Eine Antwort auf „E-Fashion und F-Commerce, Mobile und Multichannel: „Es ist ein Marathon“

  1. Mode online zu verkaufen ist sicher schwer – sehr schwer -, doch das Online-Geschäft in Deutschland ist sowieso schwer. Warum? Meiner Meinung ganz einfach: Wenn ein Verkäufer etwas über positive Umsatzzahlen hinaus liebt, dann sind es Satistiken und Projektpläne (was beides sicher unerlässlich ist), was er aber nicht liebt ist der Kunde.

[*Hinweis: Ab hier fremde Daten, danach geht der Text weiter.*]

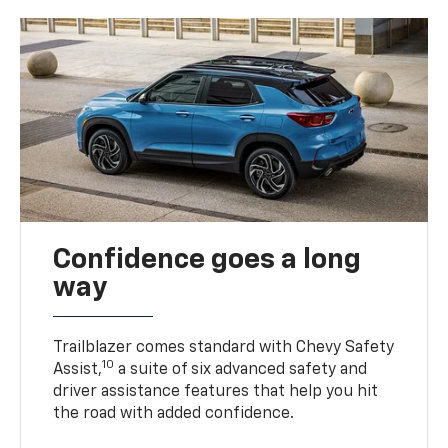
Confidence goes a long
way
Trailblazer comes standard with Chevy Safety
10
Assist,
a suite of six advanced safety and
driver assistance features that help you hit
the road with added confidence.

    Man sieht es im Social-Commerce (allem voran im F-Commerce), dass damit der deutsche Onlinehändler als solches überfordert ist. Natürlich gibt es wunderbare Ausnahmen, doch es sind eben nur Ausnahmen. Sobald der Kunde zum Menschen wird, wird er dem reporting-getriebenen Onlinehändler suspekt/unfassbar. Und wie will man online Mode verkaufen, wenn man den Menschen nicht wirklich mag und kennt? Mode ist ein Glaubenbekenntnis, eine Bühne sich selbst darzustellen und sich zu etwas unverwechselbarem zu machen. Das bedeutet, man muss ihn oder sie wirklich kennen und da hilft einem ein Algorithmus nur begrenzt, da es um Emotionen, um Eitelkeiten, um Selbstwert geht.
    Sinnvoll scheint mir auch, den echten und nicht den demoskopischen Dialog mit dem Kunden zu suchen, ihm zuzuhören und in ernst zu nehmen. Das kling nach Allgemeinplätzen ist aber das Wesen des Verkaufens, man muss nur lernen die Allgeminplätze mit Leben zu füllen. Dopch dazu ist der deutsche Online-Handel zu preussisch.

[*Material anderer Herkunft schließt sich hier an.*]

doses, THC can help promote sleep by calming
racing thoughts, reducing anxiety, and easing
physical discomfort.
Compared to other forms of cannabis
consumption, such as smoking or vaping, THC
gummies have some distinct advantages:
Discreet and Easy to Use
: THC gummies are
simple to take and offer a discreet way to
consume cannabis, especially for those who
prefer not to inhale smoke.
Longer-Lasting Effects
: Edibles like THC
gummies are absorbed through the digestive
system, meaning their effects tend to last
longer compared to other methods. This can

    Ein zweiter Aspekt ist sicher, dass man auch sein Produkt lieben muss, man – wie es eine Kollegin von mir zu sagen pflegt – muss es leben. Die letzte Mütze, der vorletzte Gürtel und der vorvorletzte Strumpf muss einem Herzen liegen.
    Nur mit einem solchen Spirit kann man verkaufen und das geht dann auch online. Wer seine „Klamotten“ (Fashion oder nicht) lieblos und uninspiriert präsentiert, wer den Kunden mit Auswahl und und Standards allein lässt, der wird nie Mode verkaufen, sondern nur ein Umschlagplatz für Textil bleiben – und das auf kleinem Niveau.

    … und da helfen auch keine Brandreden von antiken Läufen, sondern nur echtes Basis-Marketing.